Conservative distributed discrete-event simulation on the Amazon EC2 cloud: An evaluation of time synchronization protocol performance and cost efficiency

Distributed execution of simulation models comes into play when memory limitations of a single computational resource prohibit their execution. In addition, the potential for parallel execution of a model on a distributed platform through the integration of multiple computational cores, can potentially reduce the execution time of a simulation. However, such gains can be voided by the overhead that time synchronization protocols for parallel and distributed simulation induce. This overhead is determined by the protocol used, the characteristics of the simulation model, as well as the architectural and performance characteristics of the hardware platform used.

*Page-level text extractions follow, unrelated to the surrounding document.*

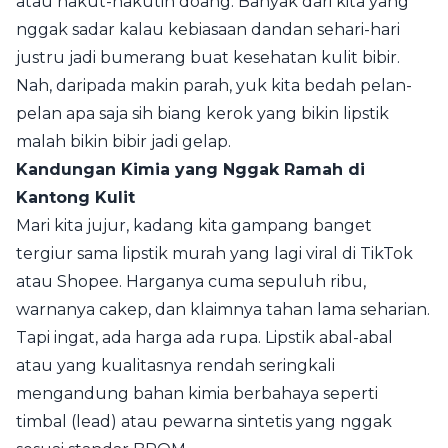
atau nakut-nakutin doang. Banyak dari kita yang
nggak sadar kalau kebiasaan dandan sehari-hari
justru jadi bumerang buat kesehatan kulit bibir.
Nah, daripada makin parah, yuk kita bedah pelan-
pelan apa saja sih biang kerok yang bikin lipstik
malah bikin bibir jadi gelap.
Kandungan Kimia yang Nggak Ramah di
Kantong Kulit
Mari kita jujur, kadang kita gampang banget
tergiur sama lipstik murah yang lagi viral di TikTok
atau Shopee. Harganya cuma sepuluh ribu,
warnanya cakep, dan klaimnya tahan lama seharian.
Tapi ingat, ada harga ada rupa. Lipstik abal-abal
atau yang kualitasnya rendah seringkali
mengandung bahan kimia berbahaya seperti
timbal (lead) atau pewarna sintetis yang nggak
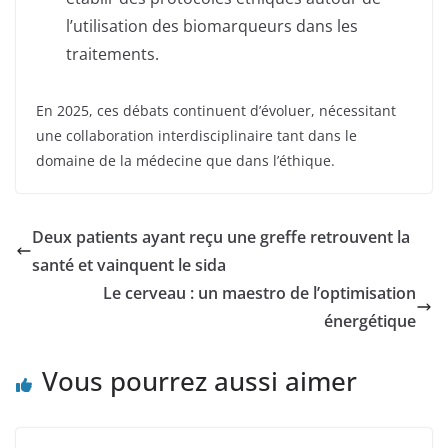
l’utilisation des biomarqueurs dans les
traitements.
En 2025, ces débats continuent d’évoluer, nécessitant
une collaboration interdisciplinaire tant dans le
domaine de la médecine que dans l’éthique.
Deux patients ayant reçu une greffe retrouvent la
santé et vainquent le sida
Le cerveau : un maestro de l’optimisation
énergétique
Vous pourrez aussi aimer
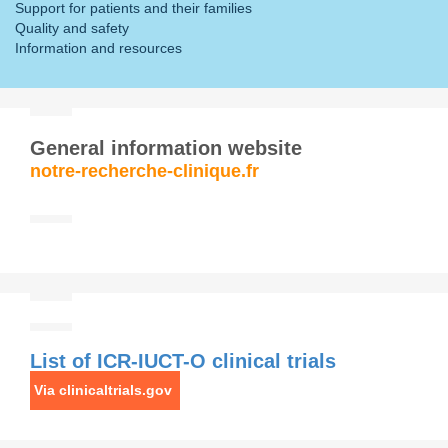
Support for patients and their families
Quality and safety
Information and resources
General information website
notre-recherche-clinique.fr
List of ICR-IUCT-O clinical trials
Via clinicaltrials.gov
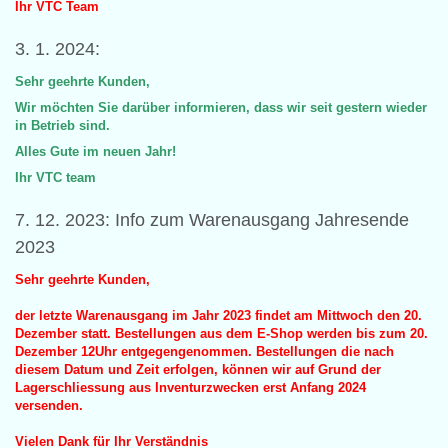
Ihr VTC Team
3. 1. 2024:
Sehr geehrte Kunden,
Wir möchten Sie darüber informieren, dass wir seit gestern wieder
in Betrieb sind.
Alles Gute im neuen Jahr!
Ihr VTC team
7. 12. 2023: Info zum Warenausgang Jahresende
2023
Sehr geehrte Kunden,
der letzte Warenausgang im Jahr 2023 findet am Mittwoch den 20.
Dezember statt. Bestellungen aus dem E-Shop werden bis zum 20.
Dezember 12Uhr entgegengenommen. Bestellungen die nach
diesem Datum und Zeit erfolgen, können wir auf Grund der
Lagerschliessung aus Inventurzwecken erst Anfang 2024
versenden.
Vielen Dank für Ihr Verständnis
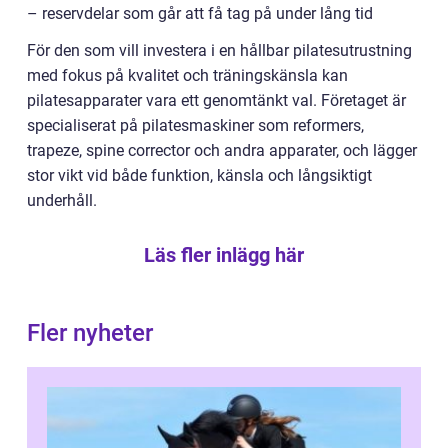
– reservdelar som går att få tag på under lång tid
För den som vill investera i en hållbar pilatesutrustning
med fokus på kvalitet och träningskänsla kan
pilatesapparater vara ett genomtänkt val. Företaget är
specialiserat på pilatesmaskiner som reformers,
trapeze, spine corrector och andra apparater, och lägger
stor vikt vid både funktion, känsla och långsiktigt
underhåll.
Läs fler inlägg här
Fler nyheter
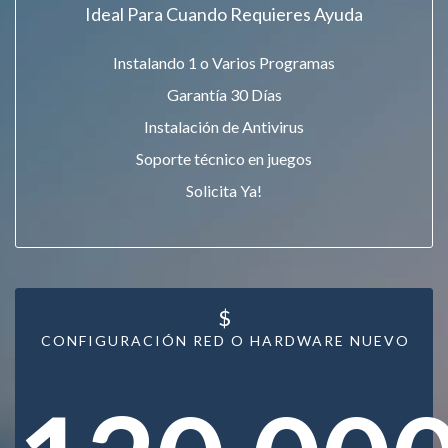
Ideal Para Cuando Requieres Ayuda
Instalando 1 o Varios Programas
Garantía 30 Días
Instalación de Antivirus
Soporte técnico en juegos
Solicita Ya!
$
CONFIGURACIÓN RED O HARDWARE NUEVO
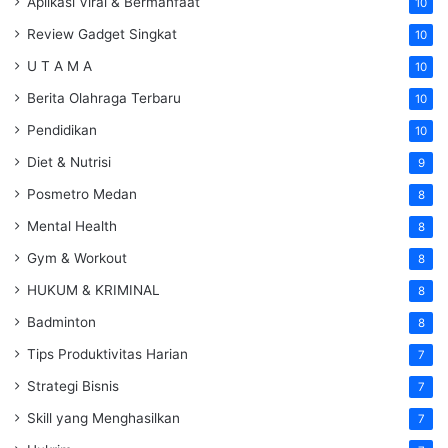
Aplikasi Viral & Bermanfaat
10
Review Gadget Singkat
10
U T A M A
10
Berita Olahraga Terbaru
10
Pendidikan
10
Diet & Nutrisi
9
Posmetro Medan
8
Mental Health
8
Gym & Workout
8
HUKUM & KRIMINAL
8
Badminton
8
Tips Produktivitas Harian
7
Strategi Bisnis
7
Skill yang Menghasilkan
7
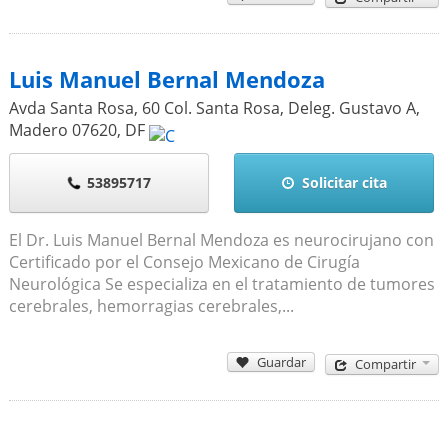
Luis Manuel Bernal Mendoza
Avda Santa Rosa, 60 Col. Santa Rosa, Deleg. Gustavo A,
Madero
07620
,
DF
53895717
Solicitar cita
El Dr. Luis Manuel Bernal Mendoza es neurocirujano con
Certificado por el Consejo Mexicano de Cirugía
Neurológica Se especializa en el tratamiento de tumores
cerebrales, hemorragias cerebrales,...
Guardar
Compartir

Recently, Infrastructure-as-a-Service offerings in the cloud computing domain have introduced flexibility in acquiring access to virtualized hardware platforms on a pay-as-you-go basis. At present, it is however unclear to what extent these offerings are suited for the distributed execution of discrete-event simulations, and how the characteristics of different resource types impact the performance of distributed simulation under different time synchronization protocols. Likewise, it is unclear which type of resources are most cost-efficient for this type of workload. To our knowledge, this paper is the first to investigate these aspects through an assessment of the performance and cost efficiency of different conservative time synchronization protocols on a range of cloud resource types that are currently available on Amazon EC2. Our analysis shows that performance levels comparable to those realized on commodity hardware based-clusters are attainable, and that the relative performance of different synchronization protocols is retained on high-end IaaS resources. In terms of cost-efficiency, we find that IaaS products tailored to traditional cluster workloads do not necessarily constitute the optimal choice, and we assess the impact of different packing configurations for logical processes in this regard.